Dmitri Rozgonjuk
Lisanna Lehes
Marilin Moor
(Fjodor Ševtšenko) - contributed with some discussion
Each team (group of three) will work on a machine learning problem from end-to-end.
- Choose a dataset.
- SOLUTION: We chose the Water Quality Prediction dataset from kaggle.
- Build and train a baseline for comparison. To construct the baseline you do the following: Try a set of possible machine learning algorithms (13 algorithms) using their default hyperparameters and choose the one with the highest performance for comparison.
- SOLUTION: We have now computed baselines for 13 different classifiers with their default hyperparameters. We selected the five best models based on the model accuracy.

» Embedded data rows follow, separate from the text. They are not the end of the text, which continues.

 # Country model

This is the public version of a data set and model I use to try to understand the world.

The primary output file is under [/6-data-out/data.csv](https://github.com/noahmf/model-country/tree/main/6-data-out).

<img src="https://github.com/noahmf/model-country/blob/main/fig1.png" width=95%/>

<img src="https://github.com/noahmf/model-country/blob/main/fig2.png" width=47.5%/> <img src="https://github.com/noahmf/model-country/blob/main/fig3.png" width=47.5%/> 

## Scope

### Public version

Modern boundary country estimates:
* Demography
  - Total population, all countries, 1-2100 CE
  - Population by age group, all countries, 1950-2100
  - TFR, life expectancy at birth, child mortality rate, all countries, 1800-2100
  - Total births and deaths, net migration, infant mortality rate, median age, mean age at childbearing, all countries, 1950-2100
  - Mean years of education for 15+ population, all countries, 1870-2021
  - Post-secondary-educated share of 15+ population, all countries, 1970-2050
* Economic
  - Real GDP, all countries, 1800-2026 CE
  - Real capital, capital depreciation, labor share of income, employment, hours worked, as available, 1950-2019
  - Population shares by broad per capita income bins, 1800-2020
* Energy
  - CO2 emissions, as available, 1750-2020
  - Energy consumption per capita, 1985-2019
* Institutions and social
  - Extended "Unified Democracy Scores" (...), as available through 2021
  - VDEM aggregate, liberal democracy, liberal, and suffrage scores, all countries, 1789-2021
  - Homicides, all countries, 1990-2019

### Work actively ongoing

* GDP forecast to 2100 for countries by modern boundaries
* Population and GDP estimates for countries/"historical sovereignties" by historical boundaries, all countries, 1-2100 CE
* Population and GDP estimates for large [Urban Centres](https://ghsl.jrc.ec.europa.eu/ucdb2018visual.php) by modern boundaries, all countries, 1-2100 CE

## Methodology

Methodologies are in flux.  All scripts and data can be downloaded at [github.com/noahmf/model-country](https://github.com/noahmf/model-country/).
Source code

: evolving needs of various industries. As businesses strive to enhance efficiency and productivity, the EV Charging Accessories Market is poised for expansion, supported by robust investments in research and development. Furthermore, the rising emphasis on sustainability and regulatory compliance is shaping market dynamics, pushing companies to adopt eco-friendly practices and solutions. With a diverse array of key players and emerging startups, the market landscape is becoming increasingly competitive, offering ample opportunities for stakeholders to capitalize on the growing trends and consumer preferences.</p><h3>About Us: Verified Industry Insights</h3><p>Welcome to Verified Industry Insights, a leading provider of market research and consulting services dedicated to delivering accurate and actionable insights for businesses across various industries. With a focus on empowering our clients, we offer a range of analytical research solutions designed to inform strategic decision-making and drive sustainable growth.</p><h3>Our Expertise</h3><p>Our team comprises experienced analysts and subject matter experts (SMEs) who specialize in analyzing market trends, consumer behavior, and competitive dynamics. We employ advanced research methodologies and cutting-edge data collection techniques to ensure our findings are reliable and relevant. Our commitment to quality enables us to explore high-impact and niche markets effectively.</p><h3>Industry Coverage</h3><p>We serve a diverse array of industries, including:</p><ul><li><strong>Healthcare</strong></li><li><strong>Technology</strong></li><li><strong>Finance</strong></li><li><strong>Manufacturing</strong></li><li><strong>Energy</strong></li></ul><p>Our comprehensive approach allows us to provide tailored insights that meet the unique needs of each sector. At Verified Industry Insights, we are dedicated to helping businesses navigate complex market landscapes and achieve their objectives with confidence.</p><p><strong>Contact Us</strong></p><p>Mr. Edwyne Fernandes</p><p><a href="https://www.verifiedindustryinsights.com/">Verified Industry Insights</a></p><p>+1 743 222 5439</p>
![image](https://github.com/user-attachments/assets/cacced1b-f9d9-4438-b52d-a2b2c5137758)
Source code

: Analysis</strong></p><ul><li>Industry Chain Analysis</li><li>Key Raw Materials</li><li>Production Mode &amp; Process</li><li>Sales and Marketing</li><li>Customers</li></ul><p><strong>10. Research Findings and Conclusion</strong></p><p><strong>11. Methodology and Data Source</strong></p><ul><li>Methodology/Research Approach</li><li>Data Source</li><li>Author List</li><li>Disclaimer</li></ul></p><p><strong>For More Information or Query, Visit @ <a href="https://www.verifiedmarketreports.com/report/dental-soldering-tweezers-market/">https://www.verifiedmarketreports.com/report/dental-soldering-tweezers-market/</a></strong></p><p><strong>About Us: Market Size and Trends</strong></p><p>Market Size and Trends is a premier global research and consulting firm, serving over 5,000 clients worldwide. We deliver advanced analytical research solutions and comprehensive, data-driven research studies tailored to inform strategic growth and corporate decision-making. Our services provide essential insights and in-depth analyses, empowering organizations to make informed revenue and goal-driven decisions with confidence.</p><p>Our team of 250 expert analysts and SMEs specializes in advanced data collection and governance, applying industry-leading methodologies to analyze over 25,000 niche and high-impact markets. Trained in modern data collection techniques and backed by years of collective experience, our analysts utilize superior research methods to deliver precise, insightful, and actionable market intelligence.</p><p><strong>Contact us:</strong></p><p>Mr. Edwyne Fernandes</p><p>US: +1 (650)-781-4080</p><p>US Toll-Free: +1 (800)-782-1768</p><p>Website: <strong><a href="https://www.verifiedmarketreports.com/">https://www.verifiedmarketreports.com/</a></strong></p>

- Based on the problem at hand, study the potential pipeline structure, algorithms or feature transformers at each step, hyper-parameters ranges. Use
hyperOpt
with the potential search space to beat the baseline.- SOLUTION: We have defined a hyperparameter search space for the five best baseline classifiers. When running the HPO, the best results (i.e., accuracy) are presented alongside the time it took to reach this result as well as the hyperparameter set used for the best model.
- Monitor the performance of you the constructed pipeline from the previous step across different time budgets (number of iterations) and report the least time budget that you are able to outperform the baseline.

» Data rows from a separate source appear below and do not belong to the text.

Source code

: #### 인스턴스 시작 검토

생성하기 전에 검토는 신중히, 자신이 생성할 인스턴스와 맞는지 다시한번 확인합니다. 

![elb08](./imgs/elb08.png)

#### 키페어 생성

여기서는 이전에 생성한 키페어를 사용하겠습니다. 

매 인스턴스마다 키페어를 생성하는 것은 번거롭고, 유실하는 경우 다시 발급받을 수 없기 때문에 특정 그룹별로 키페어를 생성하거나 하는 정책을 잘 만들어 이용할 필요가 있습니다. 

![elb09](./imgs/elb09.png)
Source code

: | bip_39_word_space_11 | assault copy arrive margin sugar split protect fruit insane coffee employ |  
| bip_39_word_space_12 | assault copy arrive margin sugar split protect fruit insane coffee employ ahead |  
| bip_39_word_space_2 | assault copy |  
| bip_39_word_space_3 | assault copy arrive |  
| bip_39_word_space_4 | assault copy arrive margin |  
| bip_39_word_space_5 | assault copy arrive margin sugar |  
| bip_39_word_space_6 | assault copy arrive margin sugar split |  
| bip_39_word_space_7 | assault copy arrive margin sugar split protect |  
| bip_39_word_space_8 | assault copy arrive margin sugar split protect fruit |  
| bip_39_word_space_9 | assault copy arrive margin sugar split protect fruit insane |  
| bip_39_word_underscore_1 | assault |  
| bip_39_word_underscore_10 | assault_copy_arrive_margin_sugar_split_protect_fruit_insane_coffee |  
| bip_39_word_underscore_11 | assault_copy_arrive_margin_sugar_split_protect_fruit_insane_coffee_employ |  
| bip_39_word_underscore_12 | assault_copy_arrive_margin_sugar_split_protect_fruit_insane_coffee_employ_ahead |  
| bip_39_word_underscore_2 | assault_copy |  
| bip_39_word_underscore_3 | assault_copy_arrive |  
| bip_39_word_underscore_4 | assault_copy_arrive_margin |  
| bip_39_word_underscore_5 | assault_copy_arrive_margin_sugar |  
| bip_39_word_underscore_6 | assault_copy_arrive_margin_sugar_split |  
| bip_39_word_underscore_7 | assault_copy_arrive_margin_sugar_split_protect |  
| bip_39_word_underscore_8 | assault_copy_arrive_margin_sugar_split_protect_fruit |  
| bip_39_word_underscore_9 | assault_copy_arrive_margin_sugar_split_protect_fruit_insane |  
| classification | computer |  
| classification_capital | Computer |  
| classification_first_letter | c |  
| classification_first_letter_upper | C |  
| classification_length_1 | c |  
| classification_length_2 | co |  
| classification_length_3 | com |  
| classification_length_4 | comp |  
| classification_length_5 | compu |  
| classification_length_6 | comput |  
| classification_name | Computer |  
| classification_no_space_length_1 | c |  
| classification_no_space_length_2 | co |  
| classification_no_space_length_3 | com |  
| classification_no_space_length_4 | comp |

- SOLUTION: The performance of the constructed HPO pipeline is monitored over all trials and output is presented when either the model beats the baseline (in this case, accuracy and runtime are presented) or if the model has improved in comparison to previous iteration(s). Furthermore, we also display the relationship between hyperparameters and model performance (accuracy). Finally, in the model test stage, we present the model that beats the baseline AND has the lowest runtime until finding the best performance model.
- Determine whether the difference in performance between the constructed pipeline and the baseline is statistically significant.
- SOLUTION: Because the initial task wanted us to test the different between the baseline model and the model with HPO, we conducted a dependent-samples t-test. The reason for this is that when we are computing the accuracy scores for data splits, the data splits are the same for the both models.
- Project write-up and presentation
- SOLUTION: A cohesive notebook and slides for presentation are created and submitted.